Active Learning for Gaussian Process Classification Model#

[1]:
import gpflow
import matplotlib.pyplot as plt
import numpy as np
import tensorflow as tf

import trieste
from trieste.acquisition.function import BayesianActiveLearningByDisagreement
from trieste.acquisition.rule import OBJECTIVE
from trieste.models.gpflow.models import VariationalGaussianProcess
from trieste.objectives.utils import mk_observer

np.random.seed(1793)
tf.random.set_seed(1793)

The problem#

In Trieste, it is also possible to query most interesting points for learning the problem, i.e we want to have as little data as possible to construct the best possible model (active learning). In this tutorial we will try to do active learning for binary classification problem using Bayesain Active Learning by Disagreement (BALD) for a Gaussian Process Classification Model.

We will illustrate the BALD algorithm on a synthetic binary classification problem where one class takes shape of a circle in the search space. The input space is continuous so we can use continuous optimiser for our BALD acquisition function.

[2]:
search_space = trieste.space.Box([-1, -1], [1, 1])
input_dim = 2


def circle(x):
    return tf.cast(
        (tf.reduce_sum(tf.square(x), axis=1, keepdims=True) - 0.5) > 0,
        tf.float64,
    )

Let’s first illustrate how this two dimensional problem looks like. Class 1 is the area outside of the circle and class 0 is area inside the circle.

[3]:
from trieste.experimental.plotting import plot_function_2d

_, ax = plot_function_2d(
    circle,
    search_space.lower,
    search_space.upper,
    grid_density=200,
    contour=True,
    figsize=(7, 7),
    title=["Circle classification problem (1 outside, 0 inside)"],
    xlabel="$X_1$",
    ylabel="$X_2$",
    fill=True,
)
plt.show()
../_images/notebooks_active_learning_for_binary_classification_6_0.png

Let’s generate some data for our initial model. Here we randomly sample a small number of data points.

[4]:
num_initial_points = 5
X = search_space.sample(num_initial_points)
observer = mk_observer(circle)
initial_data = observer(X)

Modelling the binary classification task#

For the binary classification model, we use the Variational Gaussian Process with Bernoulli likelihood. For more detail of this model, see [NR08]. Here we use trieste’s gpflow model builder build_vgp_classifier. User can also use Sparse Variational Gaussian Process(SVGP) for building the classification model via build_svgp function and SparseVariational class. SVGP is preferable for bigger amount of data.

[5]:
from trieste.models.gpflow import VariationalGaussianProcess
from trieste.models.gpflow.builders import build_vgp_classifier

model = VariationalGaussianProcess(
    build_vgp_classifier(initial_data, search_space, noise_free=True)
)

Lets see our model landscape using only those initial data

[6]:
from trieste.experimental.plotting import (
    plot_model_predictions_plotly,
    add_bo_points_plotly,
)

model.update(initial_data)
model.optimize(initial_data)

fig = plot_model_predictions_plotly(
    model,
    search_space.lower,
    search_space.upper,
)

> _Collection entries_
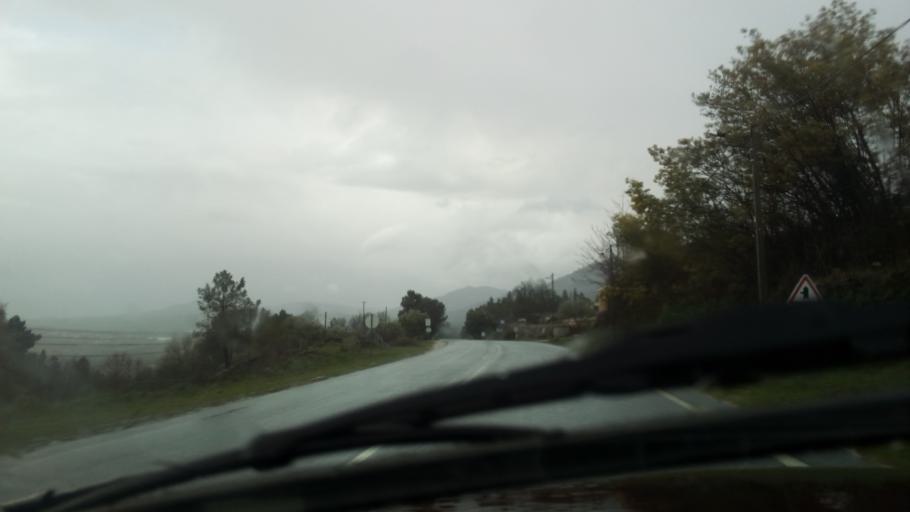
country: PT
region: Guarda
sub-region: Guarda
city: Guarda
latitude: 40.5773
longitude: -7.2956
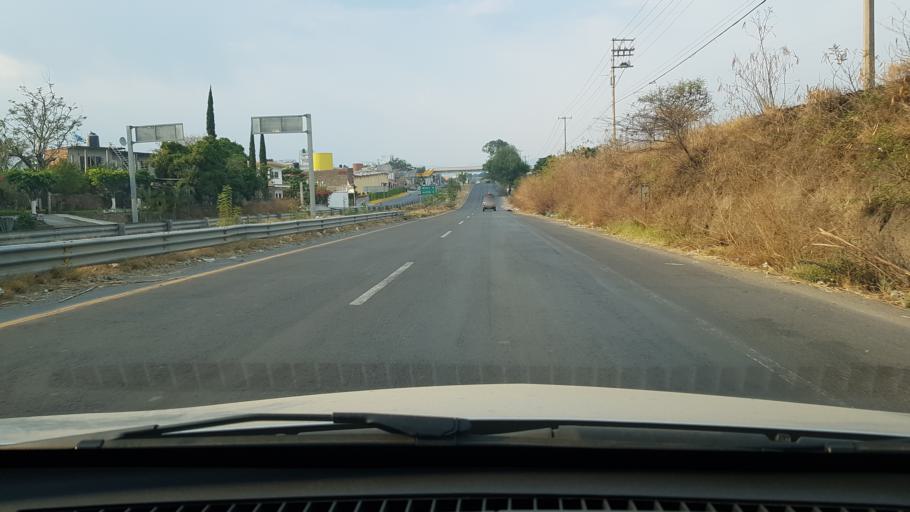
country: MX
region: Morelos
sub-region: Yecapixtla
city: Juan Morales
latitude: 18.8005
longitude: -98.9156
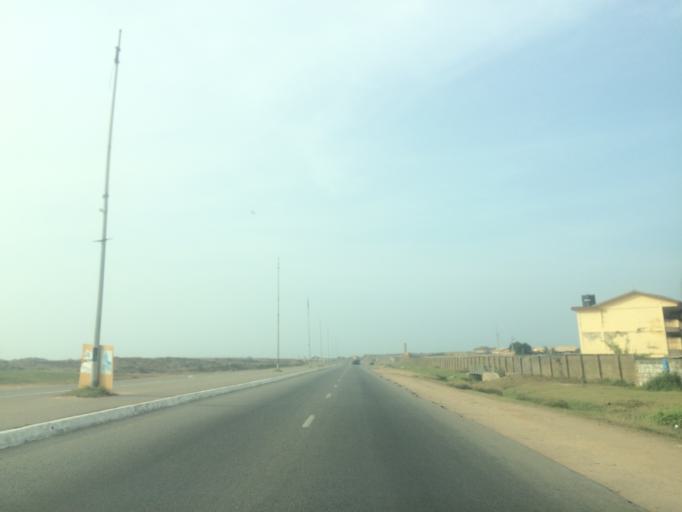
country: GH
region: Greater Accra
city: Accra
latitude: 5.5346
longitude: -0.2215
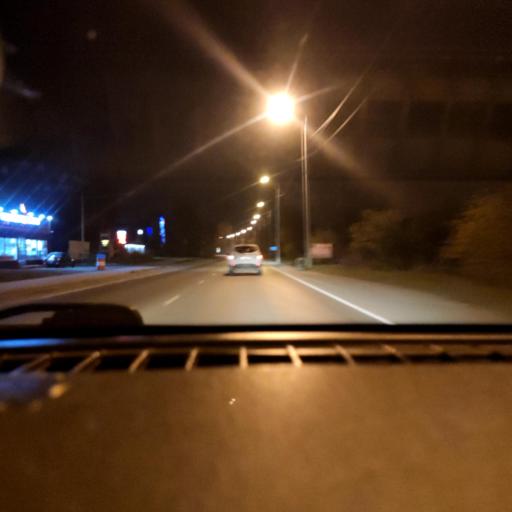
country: RU
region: Perm
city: Kondratovo
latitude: 57.9743
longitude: 56.1287
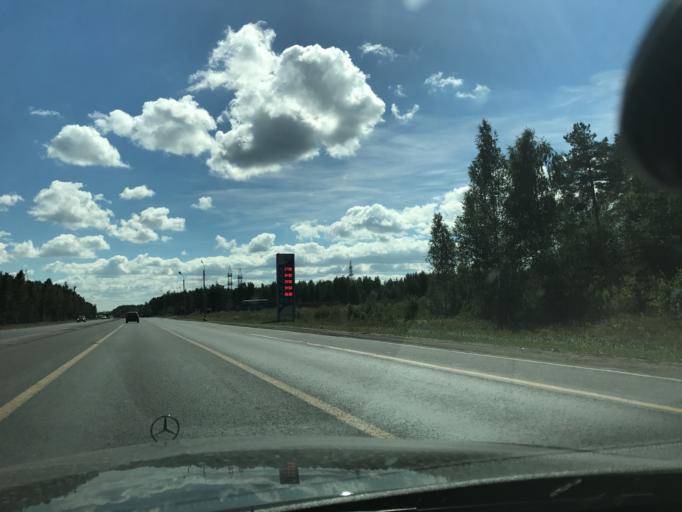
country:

> _Short exercise A_
Write out the part of the active learning tutorial that runs from "For the binary" down to "amount of data.", keeping every word as it stands.
> _Short exercise B_
Rename "city" as "town" in the listing, covering everything from the line that contains "longitude: -7.2956" down to the end of the listing, with all else unchanged. Return only those lines, and leave the pictures out.

> _Final result A_
For the binary classification model, we use the Variational Gaussian Process with Bernoulli likelihood. For more detail of this model, see [NR08]. Here we use trieste’s gpflow model builder build_vgp_classifier. User can also use Sparse Variational Gaussian Process(SVGP) for building the classification model via build_svgp function and SparseVariational class. SVGP is preferable for bigger amount of data.

> _Final result B_
longitude: -7.2956
country: MX
region: Morelos
sub-region: Yecapixtla
town: Juan Morales
latitude: 18.8005
longitude: -98.9156
country: GH
region: Greater Accra
town: Accra
latitude: 5.5346
longitude: -0.2215
country: RU
region: Perm
town: Kondratovo
latitude: 57.9743
longitude: 56.1287
country:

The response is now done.